Thursday 18 July 2019

Prostate Cancer notes Chapter 1

I'm going for the Open Patient policy. That is, I talk about it, as necessary. I talk if talking is going to help. That's help as in to help me, or to help someone else, be that someone else a family member, a friend, or just my Fellow Man. (Should I have said “Just” there?) Hey! The Fellowship of Man is important; let's not downplay it. Fellow men, I address you all: Dear FM!…. We know what we're made of: slugs and snails and puppy-dogs' tails as the old nursery rhyme goes; so yes – talking about it is sometimes going to involve some messy stuff.
I promise, as far as reasonably possible, to use gentle euphemisms when the details get onto the very messy stuff, the very-very messy, inconvenient and sometimes agonisingly painful stuff. This won't suit every reader nor every sub-topic, so remember, whatever device you're reading this on, it has a [back] [cancel] [get-outa-here] button and I shan't mind if you feel the need to use it.

Once I started telling people about it, most reactions were very helpful and reassuring. “My dad had that and lived another x years” that sort of thing. There was even the friend who said “Everybody's had that; I've got a hormone implant, here [points to chest] – like a chicken.” What varied a lot from one also-patient to another was the story about how they first came to get tested and diagnosed. It seemed that everybody's story was different; so for what it's worth, here's mine.
I was noticing that I woke up in the night a lot wanting to pee, but not a lot was forthcoming. I've woken up for the sake of 200 ml. What's that about? So I went to see my doctor and told him adding “Do you think my prostate needs looking at?” Yes, he said. First we need to do some blood and urine tests. More or less from that instant, it seemed that the combined teams of urology and oncology at the renowned Cambridge hospital of Addenbrookes had been deployed on my behalf. Appointments followed each other with such bewildering speed that sometimes it took a look-up on the Google calendar to remind me what I was there for!
So far, most of my appointments have been diagnostic or consultation rather than treatment, so it's still early days. Meanwhile, dear FM, some good news and bad to share. Good: once you're a cancer patient, you're top priority; you get the next available appointment for any treatment. My first pre-consultation appointment was for an MRI scan. That was a day to remember. The priority queueing system meant I got a can-you-come-in-tomorrow call for 8:30 for a day when I had a family funeral to go to in the afternoon. The MRI scan was fine. You just wear ear defenders and lie down in the mouth of what looks like a huge washing machine for half an hour while it makes loud rhythmic noises. I think I fell asleep. The hardest part of the day was circulating around family members all asking “How are you?” and having to say fine because nothing was known yet.

◆ **Work instruction**: Rewrite the prostate cancer notes from "Once I started" to "worth, here's mine.", changing "chicken" to "rooster". The items that follow are drawn from a different source than the text above.

◆ **Record set**:
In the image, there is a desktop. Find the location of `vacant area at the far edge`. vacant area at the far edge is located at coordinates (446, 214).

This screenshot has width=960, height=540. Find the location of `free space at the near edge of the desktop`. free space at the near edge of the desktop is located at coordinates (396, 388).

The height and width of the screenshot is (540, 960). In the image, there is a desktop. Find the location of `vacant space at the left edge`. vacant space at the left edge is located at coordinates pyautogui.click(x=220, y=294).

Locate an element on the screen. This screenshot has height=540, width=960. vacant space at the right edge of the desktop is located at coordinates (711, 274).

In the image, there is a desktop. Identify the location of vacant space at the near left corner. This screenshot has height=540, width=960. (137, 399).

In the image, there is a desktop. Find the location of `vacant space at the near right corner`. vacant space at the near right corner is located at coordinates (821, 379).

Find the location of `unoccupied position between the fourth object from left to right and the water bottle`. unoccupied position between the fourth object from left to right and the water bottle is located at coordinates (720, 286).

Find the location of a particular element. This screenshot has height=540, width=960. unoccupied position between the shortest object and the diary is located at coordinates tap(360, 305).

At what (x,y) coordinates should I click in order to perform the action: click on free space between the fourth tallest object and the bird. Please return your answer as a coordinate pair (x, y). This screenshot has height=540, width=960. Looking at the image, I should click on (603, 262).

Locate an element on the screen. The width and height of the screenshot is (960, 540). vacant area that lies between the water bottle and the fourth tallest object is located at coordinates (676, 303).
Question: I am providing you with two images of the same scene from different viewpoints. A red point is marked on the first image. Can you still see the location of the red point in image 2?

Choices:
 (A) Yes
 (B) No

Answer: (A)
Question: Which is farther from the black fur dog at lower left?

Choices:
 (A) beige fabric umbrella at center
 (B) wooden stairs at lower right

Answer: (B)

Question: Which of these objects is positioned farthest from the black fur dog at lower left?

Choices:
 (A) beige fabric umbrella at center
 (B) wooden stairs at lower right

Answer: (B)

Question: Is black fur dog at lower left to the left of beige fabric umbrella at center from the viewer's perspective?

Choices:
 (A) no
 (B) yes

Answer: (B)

◆ **The completed task**:
Once I started telling people about it, most reactions were very helpful and reassuring. “My dad had that and lived another x years” that sort of thing. There was even the friend who said “Everybody's had that; I've got a hormone implant, here [points to chest] – like a rooster.” What varied a lot from one also-patient to another was the story about how they first came to get tested and diagnosed. It seemed that everybody's story was different; so for what it's worth, here's mine.